- **THE RECORDS**
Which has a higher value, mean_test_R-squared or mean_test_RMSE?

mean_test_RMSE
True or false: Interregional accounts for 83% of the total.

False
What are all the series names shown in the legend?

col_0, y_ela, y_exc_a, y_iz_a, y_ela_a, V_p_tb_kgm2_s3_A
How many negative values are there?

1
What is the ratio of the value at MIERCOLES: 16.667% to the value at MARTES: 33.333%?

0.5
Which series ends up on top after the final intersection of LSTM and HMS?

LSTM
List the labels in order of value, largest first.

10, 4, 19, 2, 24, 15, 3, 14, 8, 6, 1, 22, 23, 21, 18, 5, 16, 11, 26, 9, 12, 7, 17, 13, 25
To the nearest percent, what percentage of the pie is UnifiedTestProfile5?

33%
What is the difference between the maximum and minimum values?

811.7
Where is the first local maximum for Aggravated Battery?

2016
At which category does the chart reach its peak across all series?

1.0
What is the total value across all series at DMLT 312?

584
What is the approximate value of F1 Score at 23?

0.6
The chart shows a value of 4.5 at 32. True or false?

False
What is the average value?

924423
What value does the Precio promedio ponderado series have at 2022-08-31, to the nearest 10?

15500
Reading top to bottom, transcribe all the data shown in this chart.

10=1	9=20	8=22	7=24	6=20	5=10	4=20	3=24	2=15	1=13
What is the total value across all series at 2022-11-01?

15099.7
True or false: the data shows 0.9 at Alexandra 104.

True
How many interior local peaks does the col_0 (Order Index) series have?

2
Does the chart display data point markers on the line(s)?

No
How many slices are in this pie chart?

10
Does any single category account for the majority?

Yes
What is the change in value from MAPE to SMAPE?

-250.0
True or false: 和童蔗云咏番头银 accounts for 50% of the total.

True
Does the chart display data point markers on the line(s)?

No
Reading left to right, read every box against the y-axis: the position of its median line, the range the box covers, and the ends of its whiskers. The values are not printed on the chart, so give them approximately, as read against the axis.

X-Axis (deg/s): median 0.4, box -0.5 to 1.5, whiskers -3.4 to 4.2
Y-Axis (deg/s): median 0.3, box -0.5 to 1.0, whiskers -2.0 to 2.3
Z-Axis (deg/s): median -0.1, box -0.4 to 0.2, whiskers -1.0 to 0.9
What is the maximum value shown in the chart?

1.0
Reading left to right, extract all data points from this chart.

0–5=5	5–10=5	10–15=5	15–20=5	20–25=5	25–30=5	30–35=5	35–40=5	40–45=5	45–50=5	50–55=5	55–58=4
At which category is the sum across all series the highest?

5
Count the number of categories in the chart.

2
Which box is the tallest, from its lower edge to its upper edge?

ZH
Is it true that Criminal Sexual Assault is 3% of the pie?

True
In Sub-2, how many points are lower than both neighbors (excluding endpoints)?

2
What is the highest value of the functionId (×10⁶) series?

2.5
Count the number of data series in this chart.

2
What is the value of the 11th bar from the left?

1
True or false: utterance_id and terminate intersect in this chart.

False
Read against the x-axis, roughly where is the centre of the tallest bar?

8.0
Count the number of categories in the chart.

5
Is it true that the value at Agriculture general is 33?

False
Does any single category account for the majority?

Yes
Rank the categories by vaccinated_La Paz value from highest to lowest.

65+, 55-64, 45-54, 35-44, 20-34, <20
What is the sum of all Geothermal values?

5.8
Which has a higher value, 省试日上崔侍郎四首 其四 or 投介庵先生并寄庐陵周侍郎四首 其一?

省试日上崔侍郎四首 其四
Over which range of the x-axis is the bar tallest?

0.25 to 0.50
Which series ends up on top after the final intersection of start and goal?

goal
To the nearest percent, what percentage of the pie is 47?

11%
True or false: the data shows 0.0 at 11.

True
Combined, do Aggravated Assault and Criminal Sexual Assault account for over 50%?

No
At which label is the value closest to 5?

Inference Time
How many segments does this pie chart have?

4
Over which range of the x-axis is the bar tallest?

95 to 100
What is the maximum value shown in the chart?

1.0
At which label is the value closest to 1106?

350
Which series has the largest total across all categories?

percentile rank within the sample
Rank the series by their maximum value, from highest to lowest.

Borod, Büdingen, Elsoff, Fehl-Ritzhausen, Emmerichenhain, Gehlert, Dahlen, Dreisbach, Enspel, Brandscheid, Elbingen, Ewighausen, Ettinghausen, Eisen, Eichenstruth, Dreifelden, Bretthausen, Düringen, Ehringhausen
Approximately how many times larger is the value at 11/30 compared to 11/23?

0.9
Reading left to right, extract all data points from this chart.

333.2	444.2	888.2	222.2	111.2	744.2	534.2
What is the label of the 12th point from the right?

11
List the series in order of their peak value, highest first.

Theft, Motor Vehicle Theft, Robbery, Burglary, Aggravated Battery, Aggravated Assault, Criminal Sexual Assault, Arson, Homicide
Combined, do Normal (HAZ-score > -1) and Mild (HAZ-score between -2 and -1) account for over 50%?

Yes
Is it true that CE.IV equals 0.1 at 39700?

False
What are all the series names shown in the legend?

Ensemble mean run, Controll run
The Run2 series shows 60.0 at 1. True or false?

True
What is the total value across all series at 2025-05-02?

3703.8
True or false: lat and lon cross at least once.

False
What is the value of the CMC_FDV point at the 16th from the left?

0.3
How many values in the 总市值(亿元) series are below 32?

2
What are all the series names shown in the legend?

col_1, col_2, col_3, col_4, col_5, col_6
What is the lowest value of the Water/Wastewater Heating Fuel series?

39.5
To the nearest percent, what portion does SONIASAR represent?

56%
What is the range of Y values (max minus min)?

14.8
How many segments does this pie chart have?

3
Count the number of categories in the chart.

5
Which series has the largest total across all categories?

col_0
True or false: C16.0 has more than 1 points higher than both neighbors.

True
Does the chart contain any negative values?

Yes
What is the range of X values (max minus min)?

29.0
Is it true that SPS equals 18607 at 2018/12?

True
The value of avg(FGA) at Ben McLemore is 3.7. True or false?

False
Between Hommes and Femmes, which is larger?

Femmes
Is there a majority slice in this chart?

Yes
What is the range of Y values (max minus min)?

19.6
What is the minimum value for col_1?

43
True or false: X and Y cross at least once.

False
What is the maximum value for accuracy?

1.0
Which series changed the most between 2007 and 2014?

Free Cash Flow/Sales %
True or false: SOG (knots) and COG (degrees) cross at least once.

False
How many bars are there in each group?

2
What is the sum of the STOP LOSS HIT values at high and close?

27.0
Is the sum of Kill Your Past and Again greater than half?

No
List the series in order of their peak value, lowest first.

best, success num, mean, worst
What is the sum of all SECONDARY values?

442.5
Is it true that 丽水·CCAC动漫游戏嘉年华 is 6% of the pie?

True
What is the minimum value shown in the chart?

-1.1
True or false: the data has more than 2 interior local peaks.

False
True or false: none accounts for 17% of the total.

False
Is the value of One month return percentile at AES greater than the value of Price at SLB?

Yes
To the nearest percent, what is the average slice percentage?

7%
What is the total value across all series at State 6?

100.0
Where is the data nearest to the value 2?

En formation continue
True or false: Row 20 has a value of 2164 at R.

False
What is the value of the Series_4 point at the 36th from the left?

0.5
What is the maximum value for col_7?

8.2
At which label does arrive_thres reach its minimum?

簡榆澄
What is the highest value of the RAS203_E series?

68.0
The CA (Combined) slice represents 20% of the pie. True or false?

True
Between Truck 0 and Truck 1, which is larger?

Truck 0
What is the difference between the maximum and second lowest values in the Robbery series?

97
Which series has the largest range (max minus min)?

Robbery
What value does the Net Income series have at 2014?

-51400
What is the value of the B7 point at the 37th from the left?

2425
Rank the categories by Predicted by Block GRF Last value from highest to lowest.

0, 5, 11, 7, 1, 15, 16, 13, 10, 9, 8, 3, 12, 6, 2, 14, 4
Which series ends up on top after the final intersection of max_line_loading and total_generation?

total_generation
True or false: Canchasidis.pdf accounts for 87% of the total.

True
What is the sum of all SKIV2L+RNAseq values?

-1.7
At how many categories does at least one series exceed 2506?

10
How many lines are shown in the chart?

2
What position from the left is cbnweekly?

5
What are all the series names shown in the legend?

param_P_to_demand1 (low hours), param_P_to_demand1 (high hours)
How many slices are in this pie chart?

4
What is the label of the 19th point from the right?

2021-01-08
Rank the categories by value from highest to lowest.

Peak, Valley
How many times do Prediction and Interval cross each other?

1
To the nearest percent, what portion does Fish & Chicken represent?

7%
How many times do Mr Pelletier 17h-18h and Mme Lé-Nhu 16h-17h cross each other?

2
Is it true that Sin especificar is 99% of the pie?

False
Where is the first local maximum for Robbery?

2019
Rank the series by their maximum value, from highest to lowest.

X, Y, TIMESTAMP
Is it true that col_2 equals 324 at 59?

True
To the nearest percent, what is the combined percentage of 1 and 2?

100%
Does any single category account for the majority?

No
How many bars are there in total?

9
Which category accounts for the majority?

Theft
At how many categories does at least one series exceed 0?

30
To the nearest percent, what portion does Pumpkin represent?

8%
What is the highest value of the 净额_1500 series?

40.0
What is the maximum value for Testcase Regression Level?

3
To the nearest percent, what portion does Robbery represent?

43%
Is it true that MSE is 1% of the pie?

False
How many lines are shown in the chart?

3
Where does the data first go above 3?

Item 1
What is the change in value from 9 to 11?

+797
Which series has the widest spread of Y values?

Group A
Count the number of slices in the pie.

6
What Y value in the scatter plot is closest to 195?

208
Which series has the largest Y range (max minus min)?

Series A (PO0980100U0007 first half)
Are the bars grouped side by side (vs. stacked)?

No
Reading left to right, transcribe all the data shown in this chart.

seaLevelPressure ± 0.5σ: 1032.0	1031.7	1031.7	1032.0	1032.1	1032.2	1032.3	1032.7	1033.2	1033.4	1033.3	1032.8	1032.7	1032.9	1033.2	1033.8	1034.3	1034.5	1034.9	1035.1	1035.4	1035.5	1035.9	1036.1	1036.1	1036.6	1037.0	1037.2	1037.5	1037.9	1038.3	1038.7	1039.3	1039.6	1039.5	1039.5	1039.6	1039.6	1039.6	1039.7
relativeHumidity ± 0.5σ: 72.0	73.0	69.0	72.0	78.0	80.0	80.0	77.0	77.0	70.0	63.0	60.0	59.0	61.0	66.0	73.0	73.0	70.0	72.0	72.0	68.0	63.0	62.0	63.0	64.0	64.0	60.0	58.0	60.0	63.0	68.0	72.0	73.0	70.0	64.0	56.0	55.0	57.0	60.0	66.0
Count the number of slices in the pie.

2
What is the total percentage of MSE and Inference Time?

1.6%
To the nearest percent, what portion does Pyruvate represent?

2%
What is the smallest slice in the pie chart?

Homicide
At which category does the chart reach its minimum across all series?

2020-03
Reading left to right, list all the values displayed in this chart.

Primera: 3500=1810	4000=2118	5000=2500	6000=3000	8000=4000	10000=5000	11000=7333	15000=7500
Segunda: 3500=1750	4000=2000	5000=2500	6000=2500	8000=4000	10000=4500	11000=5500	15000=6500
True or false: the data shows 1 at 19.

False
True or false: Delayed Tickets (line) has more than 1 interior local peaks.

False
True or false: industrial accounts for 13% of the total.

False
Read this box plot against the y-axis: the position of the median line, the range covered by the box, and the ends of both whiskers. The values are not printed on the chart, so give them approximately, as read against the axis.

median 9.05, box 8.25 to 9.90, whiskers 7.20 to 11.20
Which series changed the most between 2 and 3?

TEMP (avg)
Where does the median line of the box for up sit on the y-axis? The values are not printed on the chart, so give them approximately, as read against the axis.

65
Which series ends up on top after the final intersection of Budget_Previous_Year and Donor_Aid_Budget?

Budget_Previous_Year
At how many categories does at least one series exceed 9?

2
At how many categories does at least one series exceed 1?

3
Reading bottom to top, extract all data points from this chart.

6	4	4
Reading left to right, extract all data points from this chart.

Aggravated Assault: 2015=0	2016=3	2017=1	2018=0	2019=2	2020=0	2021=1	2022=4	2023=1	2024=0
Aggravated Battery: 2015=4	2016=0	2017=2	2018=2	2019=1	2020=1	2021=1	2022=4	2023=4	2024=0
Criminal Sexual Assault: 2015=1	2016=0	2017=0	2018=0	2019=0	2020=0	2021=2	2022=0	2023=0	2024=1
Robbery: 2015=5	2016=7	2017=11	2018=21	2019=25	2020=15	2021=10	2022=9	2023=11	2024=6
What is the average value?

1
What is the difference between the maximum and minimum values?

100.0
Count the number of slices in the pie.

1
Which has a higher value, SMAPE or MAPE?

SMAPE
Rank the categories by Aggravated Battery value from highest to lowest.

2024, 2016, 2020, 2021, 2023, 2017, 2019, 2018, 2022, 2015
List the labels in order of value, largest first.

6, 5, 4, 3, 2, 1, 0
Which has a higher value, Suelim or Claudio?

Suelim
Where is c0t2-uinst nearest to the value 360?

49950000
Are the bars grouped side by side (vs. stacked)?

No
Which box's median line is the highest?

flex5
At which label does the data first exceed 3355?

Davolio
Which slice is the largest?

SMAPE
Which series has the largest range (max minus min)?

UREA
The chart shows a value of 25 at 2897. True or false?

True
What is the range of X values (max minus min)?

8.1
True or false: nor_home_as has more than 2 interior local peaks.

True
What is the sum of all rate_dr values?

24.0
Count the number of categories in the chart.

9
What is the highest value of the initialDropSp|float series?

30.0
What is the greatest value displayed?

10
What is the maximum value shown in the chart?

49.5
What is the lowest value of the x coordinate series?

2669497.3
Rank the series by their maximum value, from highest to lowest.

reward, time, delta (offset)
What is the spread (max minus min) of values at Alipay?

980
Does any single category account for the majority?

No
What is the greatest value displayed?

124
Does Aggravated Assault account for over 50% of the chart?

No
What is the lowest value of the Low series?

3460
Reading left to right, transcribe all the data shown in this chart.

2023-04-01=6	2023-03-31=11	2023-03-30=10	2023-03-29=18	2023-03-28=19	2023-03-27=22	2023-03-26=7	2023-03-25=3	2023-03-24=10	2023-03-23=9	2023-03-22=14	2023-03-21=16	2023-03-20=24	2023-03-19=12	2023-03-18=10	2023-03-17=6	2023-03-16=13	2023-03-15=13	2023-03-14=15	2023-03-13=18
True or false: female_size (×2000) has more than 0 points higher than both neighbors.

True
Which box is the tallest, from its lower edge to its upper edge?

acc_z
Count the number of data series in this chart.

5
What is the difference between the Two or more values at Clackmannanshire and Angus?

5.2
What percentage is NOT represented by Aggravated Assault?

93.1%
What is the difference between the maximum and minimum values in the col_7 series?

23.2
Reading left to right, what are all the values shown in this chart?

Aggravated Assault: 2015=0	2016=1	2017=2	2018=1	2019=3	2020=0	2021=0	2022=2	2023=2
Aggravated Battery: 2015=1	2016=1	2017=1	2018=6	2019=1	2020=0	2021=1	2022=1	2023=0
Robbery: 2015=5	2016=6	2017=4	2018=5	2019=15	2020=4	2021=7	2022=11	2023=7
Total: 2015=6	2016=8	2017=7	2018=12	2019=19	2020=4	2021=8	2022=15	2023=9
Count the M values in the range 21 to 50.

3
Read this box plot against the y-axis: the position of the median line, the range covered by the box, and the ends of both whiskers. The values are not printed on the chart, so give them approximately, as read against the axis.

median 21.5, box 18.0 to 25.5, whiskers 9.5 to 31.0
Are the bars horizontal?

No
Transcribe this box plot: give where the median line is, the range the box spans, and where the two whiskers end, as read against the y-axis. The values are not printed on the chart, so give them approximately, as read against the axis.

- **AIM OF THE TASK**
Pull out every line in the records above that contains the string "Femmes", treating uppercase and lowercase as different.

- **REPLY**
Between Hommes and Femmes, which is larger?
Femmes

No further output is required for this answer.